Komfort indessen ist auch einer der Schwachpunkte des Univega Geo. Anders als viele andere Aluminium- oder auch Carbon-Rahmen ist die hier verwendete Konstruktion knallhart. Das hat zwar den Vorteil des bereits beschriebenen exakten Verhaltens in Kurven oder auf gerader Strecke. Jede noch so kleine Rippe oder Unebenheit auf dem Fahrbahnbelag aber wird ebenso direkt wie ungefiltert auf Handgelenke und Rücken übertragen. Daran muss man sich erst einmal gewöhnen, selbst wenn man ansonsten nicht allzu viel von gefederten Gabeln oder Sattelstützen hält. Die Härte des 1.5-Rahmens schreckt vor allem davor ab, auch mal einen Weg abseits des glatten Asphalts unter die Räder zu nehmen. Das aber sollte man nun eigentlich mit einem Trekkingrad machen können, ohne lange vorher darüber nachzudenken. Mit dem Univega kann ein solcher Ausflug durchaus zur Tortour werden.

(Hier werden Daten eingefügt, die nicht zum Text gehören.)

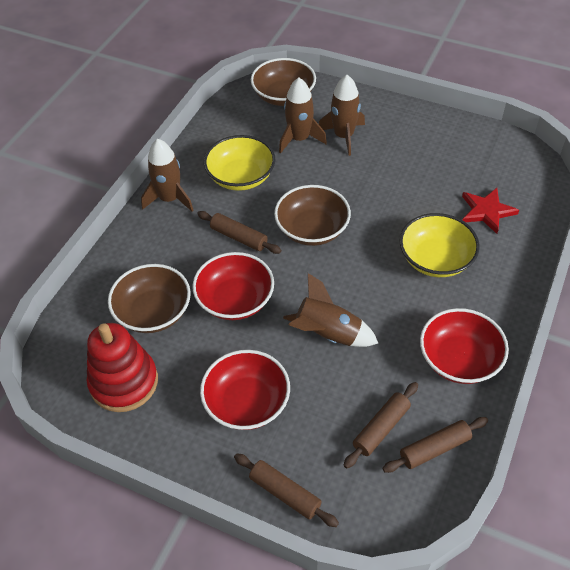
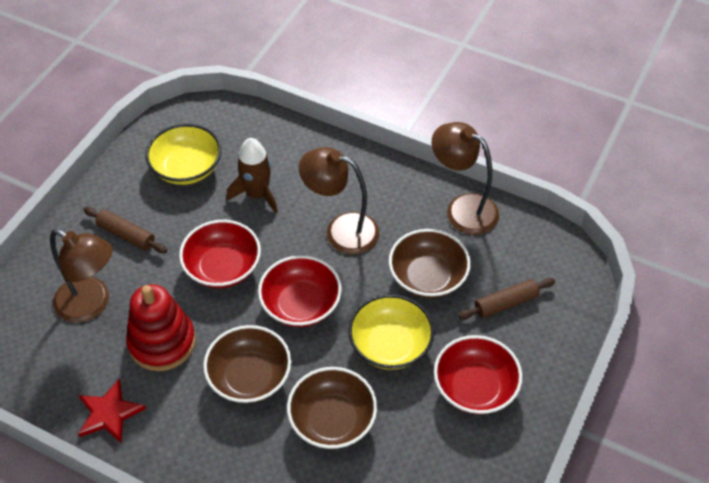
brown lamp: 0 -> 3
brown rocket: 4 -> 1
brown rolling pin: 4 -> 2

Auf der anderen Seite erregt der in diesem Fall mattschwarz beschichtete Rahmen mit seinen in neongrün gehaltenen Schriftzügen sowie den entsprechend lackierten Alu-Schutzblechen schon Aufsehen, wenn das Rad vor der Eisdiele oder dem Café steht. Ja, selbst beim Ampelstopp kann es passieren, dass die Frage nach Hersteller und Preis (die Preisempfehlung des Herstellers liegt bei 999,99 Euro) von anderen Radlern gestellt wird. Das hat man sicher nicht alle Tage.

Für den Preis ist das Geo Light Ten, das in den Größen S, M, L, XL sowie mit Diamant-oder Trapezrahmen angeboten wird, unter anderem mit einer hydraulischen Shimano-Scheibenbremse (M315), dem Busch und Müller Scheinwerfer Lumotec IQ2 EYC mit Tagfahrlichtautomatik, einem Ergon SMC40 Sport Gel Sattel sowie einem Leichtlaufdynamo in der Vorderradnabe mit Schnellspanner ausgestattet. Für Standfestigkeit sorgt ein Hinterbauständer. Wer Gepäcktaschen anbringen will, kann das an einem klein geratenen aber stabil wirkenden Träger (Urban Rear Low Rider) tun. Rad, Fahrer und Gepäck sollten laut zulässigem Gesamtgewicht allerdings nicht mehr als 130 Kilogramm auf die Waage bringen.